→ What you will do: Scan the entries for the word "lang". Every line that has it should be copied.

═══ Data

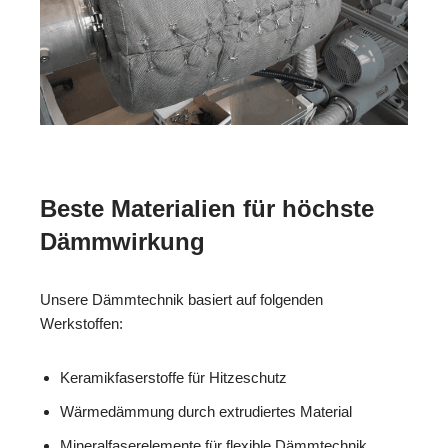
Beste Materialien für höchste
Dämmwirkung
Unsere Dämmtechnik basiert auf folgenden
Werkstoffen:
Keramikfaserstoffe für Hitzeschutz
Wärmedämmung durch extrudiertes Material
Mineralfaserelemente für flexible Dämmtechnik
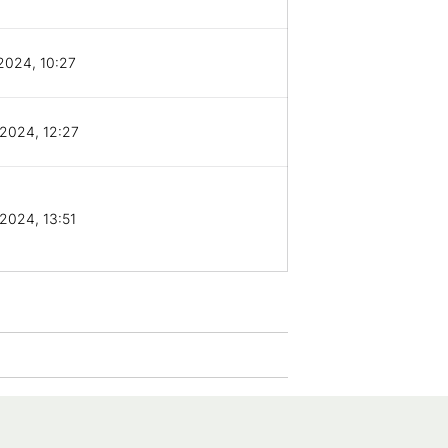
2024, 10:27
2024, 12:27
2024, 13:51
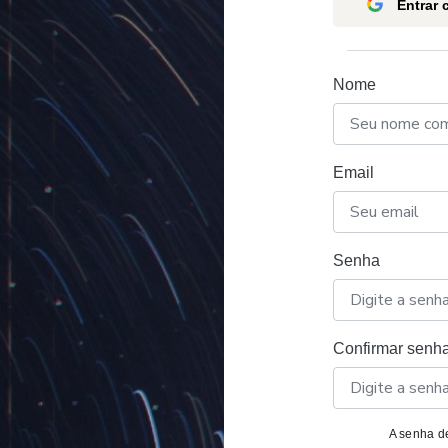
Entrar
Nome
Email
Senha
Confirmar senh
A senha de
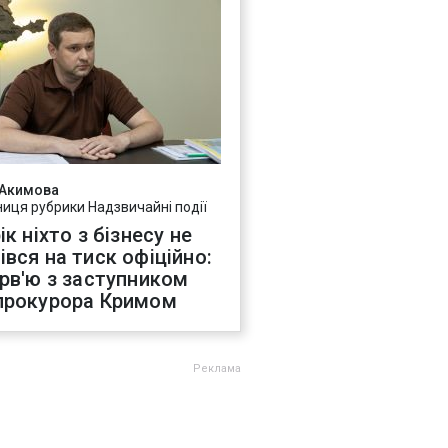
 Акимова
ниця рубрики Надзвичайні події
ік ніхто з бізнесу не
івся на тиск офіційно:
ерв'ю з заступником
прокурора Кримом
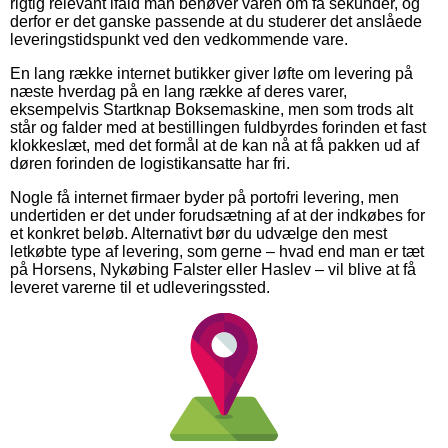
rigtig relevant ifald man behøver varen om få sekunder, og
derfor er det ganske passende at du studerer det anslåede
leveringstidspunkt ved den vedkommende vare.
En lang række internet butikker giver løfte om levering på
næste hverdag på en lang række af deres varer,
eksempelvis Startknap Boksemaskine, men som trods alt
står og falder med at bestillingen fuldbyrdes forinden et fast
klokkeslæt, med det formål at de kan nå at få pakken ud af
døren forinden de logistikansatte har fri.
Nogle få internet firmaer byder på portofri levering, men
undertiden er det under forudsætning af at der indkøbes for
et konkret beløb. Alternativt bør du udvælge den mest
letkøbte type af levering, som gerne – hvad end man er tæt
på Horsens, Nykøbing Falster eller Haslev – vil blive at få
leveret varerne til et udleveringssted.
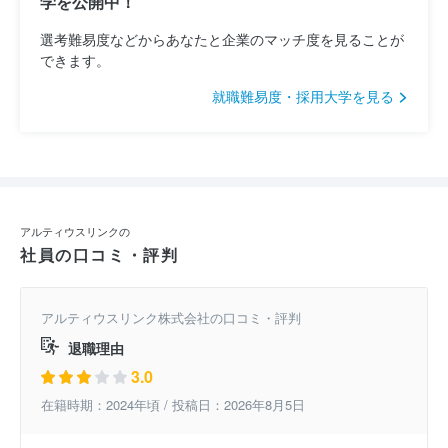
学を公開中！
選考難易度などからあなたと企業のマッチ度を見ることが
できます。
就職難易度・採用大学を見る
アルティウスリンクの
社員の口コミ・評判
アルティウスリンク株式会社の口コミ・評判
退職理由
3.0
在籍時期：2024年頃 / 投稿日：2026年8月5日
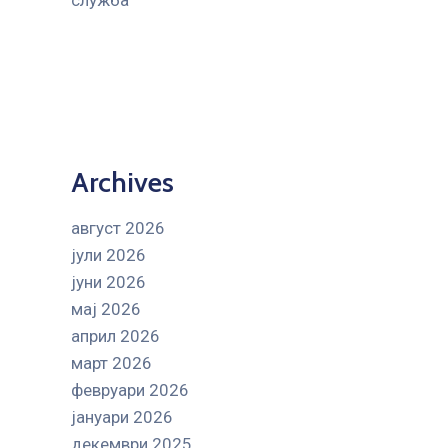
служба
Archives
август 2026
јули 2026
јуни 2026
мај 2026
април 2026
март 2026
февруари 2026
јануари 2026
декември 2025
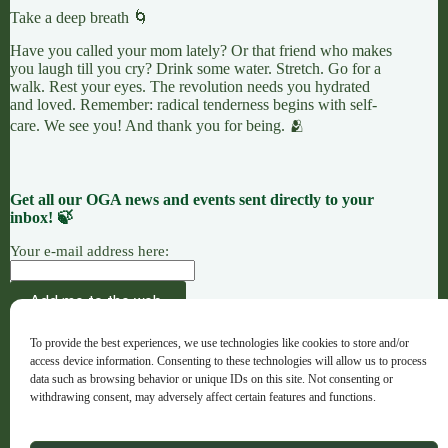
Take a deep breath 🌀
Have you called your mom lately? Or that friend who makes
you laugh till you cry? Drink some water. Stretch. Go for a
walk. Rest your eyes. The revolution needs you hydrated
and loved. Remember: radical tenderness begins with self-
care. We see you! And thank you for being. 🫂
Get all our OGA news and events sent directly to your
inbox! 🍃
Your e-mail address here:
AÇÃO
CAUSAS
OFERENDAS
To provide the best experiences, we use technologies like cookies to store and/or
OGA · Opportunities for Grassroots Action –
access device information. Consenting to these technologies will allow us to process
Português
data such as browsing behavior or unique IDs on this site. Not consenting or
withdrawing consent, may adversely affect certain features and functions.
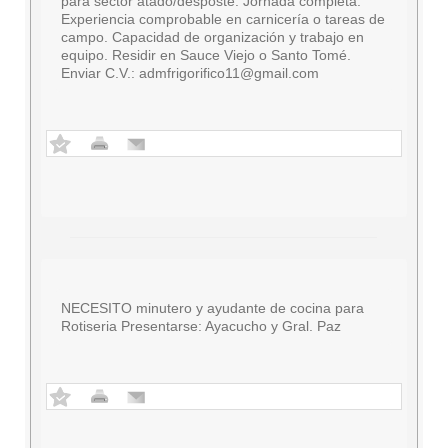
para sector atado/desposte. Jornada completa.
Experiencia comprobable en carnicería o tareas de
campo. Capacidad de organización y trabajo en
equipo. Residir en Sauce Viejo o Santo Tomé.
Enviar C.V.:
admfrigorifico11@gmail.com
NECESITO minutero y ayudante de cocina para
Rotiseria Presentarse: Ayacucho y Gral. Paz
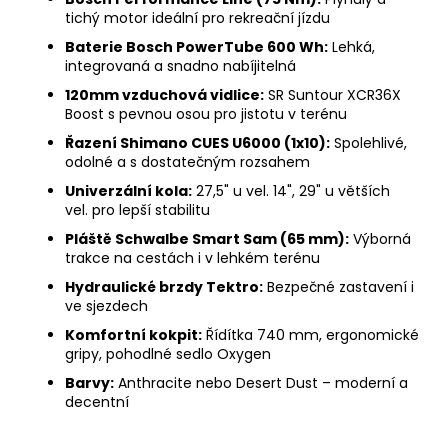
tichý motor ideální pro rekreační jízdu
Baterie Bosch PowerTube 600 Wh:
Lehká,
integrovaná a snadno nabíjitelná
120mm vzduchová vidlice:
SR Suntour XCR36X
Boost s pevnou osou pro jistotu v terénu
Řazení Shimano CUES U6000 (1x10):
Spolehlivé,
odolné a s dostatečným rozsahem
Univerzální kola:
27,5" u vel. 14", 29" u větších
vel. pro lepší stabilitu
Pláště Schwalbe Smart Sam (65 mm):
Výborná
trakce na cestách i v lehkém terénu
Hydraulické brzdy Tektro:
Bezpečné zastavení i
ve sjezdech
Komfortní kokpit:
Řídítka 740 mm, ergonomické
gripy, pohodlné sedlo Oxygen
Barvy:
Anthracite nebo Desert Dust – moderní a
decentní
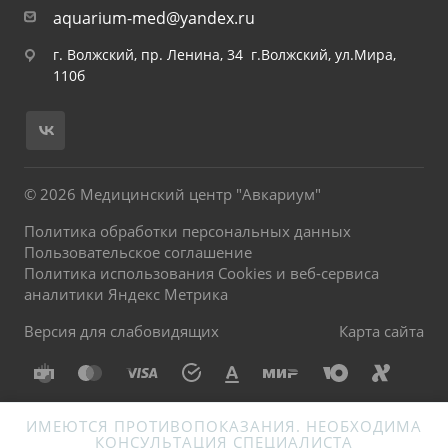
aquarium-med@yandex.ru
г. Волжский, пр. Ленина, 34 г.Волжский, ул.Мира,
110б
© 2026 Медицинский центр "Авкариум"
Политика обработки персональных данных
Пользовательское соглашение
Политика использования Cookies и веб-сервиса
аналитики Яндекс Метрика
Версия для слабовидящих
Карта сайта
ИМЕЮТСЯ ПРОТИВОПОКАЗАНИЯ. НЕОБХОДИМА
КОНСУЛЬТАЦИЯ СПЕЦИАЛИСТА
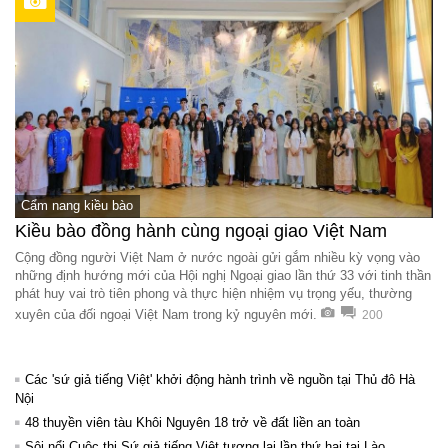
Cẩm nang kiều bào
Kiều bào đồng hành cùng ngoại giao Việt Nam
Cộng đồng người Việt Nam ở nước ngoài gửi gắm nhiều kỳ vọng vào
những định hướng mới của Hội nghị Ngoại giao lần thứ 33 với tinh thần
phát huy vai trò tiên phong và thực hiện nhiệm vụ trọng yếu, thường
xuyên của đối ngoại Việt Nam trong kỷ nguyên mới.
200
Các 'sứ giả tiếng Việt' khởi động hành trình về nguồn tại Thủ đô Hà
Nội
48 thuyền viên tàu Khôi Nguyên 18 trở về đất liền an toàn
Sôi nổi Cuộc thi Sứ giả tiếng Việt tương lai lần thứ hai tại Lào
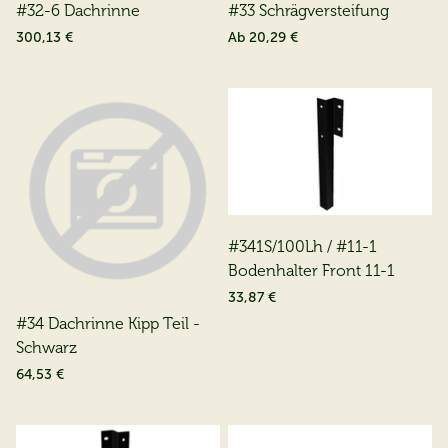
#32-6 Dachrinne
#33 Schrägversteifung
300,13 €
Ab
20,29 €
#341S/100Lh / #11-1
Bodenhalter Front 11-1
33,87 €
#34 Dachrinne Kipp Teil -
Schwarz
64,53 €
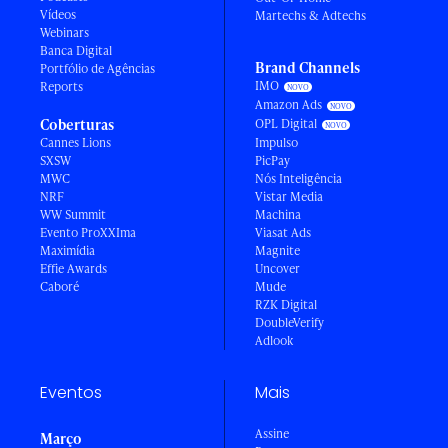
Vídeos
Martechs & Adtechs
Webinars
Banca Digital
Brand Channels
Portfólio de Agências
IMO
Reports
Amazon Ads
Coberturas
OPL Digital
Cannes Lions
Impulso
SXSW
PicPay
MWC
Nós Inteligência
NRF
Vistar Media
WW Summit
Machina
Evento ProXXIma
Viasat Ads
Maximídia
Magnite
Effie Awards
Uncover
Caboré
Mude
RZK Digital
DoubleVerify
Adlook
Eventos
Mais
Assine
Março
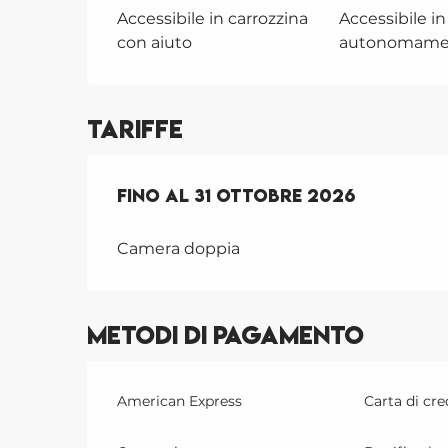
Accessibile in carrozzina
Accessibile in
con aiuto
autonomame
Tariffe
Dal
Fino al
1 settembre 2025
31 ottobre 2026
al
31 ottob
Camera doppia
Metodi di pagamento
American Express
Carta di cre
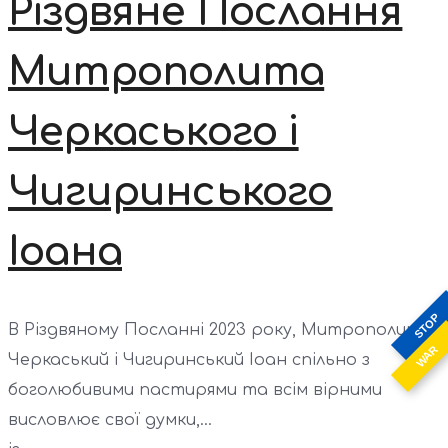
Різдвяне Послання
Митрополита
Черкаського і
Чигиринського
Іоана
STOP
В Різдвяному Посланні 2023 року, Митрополит
WAR
Черкаський і Чигиринський Іоан спільно з
боголюбивими пастирями та всім вірними
висловлює свої думки,...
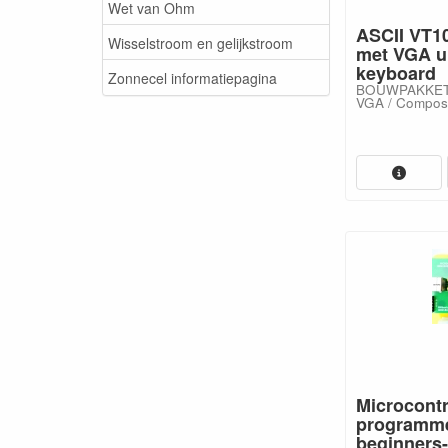
Wet van Ohm
ASCII VT10
Wisselstroom en gelijkstroom
met VGA u
keyboard
Zonnecel informatiepagina
BOUWPAKKET! 
VGA / Composi
Microcontr
programme
beginners-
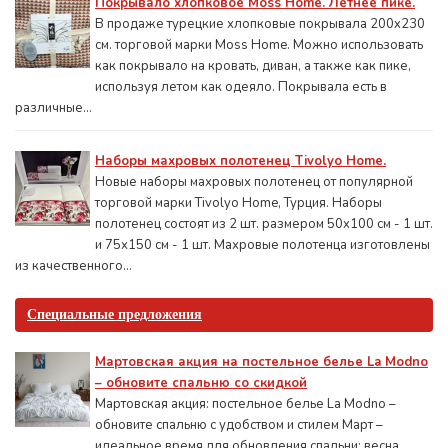
Покрывало хлопковое Moss Home. Летнее пике.
В продаже турецкие хлопковые покрывала 200x230
см. торговой марки Moss Home. Можно использовать
как покрывало на кровать, диван, а также как пике,
используя летом как одеяло. Покрывала есть в
различные...
Наборы махровых полотенец Tivolyo Home.
Новые наборы махровых полотенец от популярной
торговой марки Tivolyo Home, Турция. Наборы
полотенец состоят из 2 шт. размером 50x100 см - 1 шт.
и 75х150 см - 1 шт. Махровые полотенца изготовлены
из качественного...
Специальные предложения
Мартовская акция на постельное белье La Modno
– обновите спальню со скидкой
Мартовская акция: постельное белье La Modno –
обновите спальню с удобством и стилем Март –
идеальное время для обновления спальни: весна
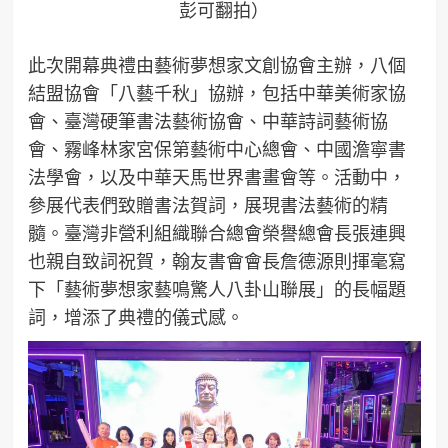
彭可翻拍）
此次開幕典禮由藝術夢想家文創協會主辦，八個
結盟協會「八藝千秋」協辦，包括中華美術家協
會、臺灣硬筆書法藝術協會、中華詩詞藝術協
會、霧峰林家宮保第藝術中心總會、中國澹寧書
法學會，以及中華天馬世界書畫會等。活動中，
參展代表們致贈書法賀詞，展現書法藝術的精
髓。臺灣非營利組織聯合總會榮譽總會長張連興
也親自致詞祝賀，翰友書會會長詹德源則揮毫寫
下「藝術夢想家藝鳴驚人八卦山聯展」的長幅題
詞，增添了典禮的儀式感。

══════

→ Exercise solution:
En lang række internet butikker giver løfte om levering på
næste hverdag på en lang række af deres varer,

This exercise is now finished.